Sebaiknya Anda mencoba menghubungi petugas PBB di Dinas Pajak setempat dan meminta penjelasannya. Dan upaya yang dapat dilakukan atas tagihan ini adalah melakukan keberatan atau proses pembatalan ketetapan pajak yang tidak benar.

Anonim

Slmat siang Pak.. saya mau nanya pembelian suku cadang/sparepart utk penggantian suku cadang/sparepart yang rusak atas mesin pabrik ataupun penggantian keramik, penggantian asbes rumah, apakah dmasukkan sbg beban reparasi/pemeliharaan atau menambah nilai perolehan aktiva? Apakah ada dasar/acuan peraturan perpajakannya? Terimakasih...Salam..

Anto 12 Juni 2014 pukul 08.58

Perlakuan mengenai penambahan nilai perolehan aktiva yang berasal dari pembelian suku cadang/sparepart untuk mengganti suku cadang suatu mesin pabrik atau biaya renovasi bangunan (kapitalisasi ke nilai aktiva) secara ketentuan perpajakan adalah didasarkan dengan perlakuan dan kebijakan akuntansi yang berlaku di Indonesia.

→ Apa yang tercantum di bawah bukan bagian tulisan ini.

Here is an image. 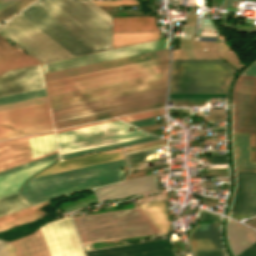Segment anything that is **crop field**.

Kebijakan akuntansi atas perlakuan kapitalisasi aktiva ini diatur dalam PSAK No. 16 (terutama di Paragraf 12-13. Sepanjang biaya-biaya ini adalah bersifat perawatan dan merupakan bahan habis pakai (consumables), maka biaya ini harus dibebankan pada laporan laba rugi tahun terjadinya biaya tersebut.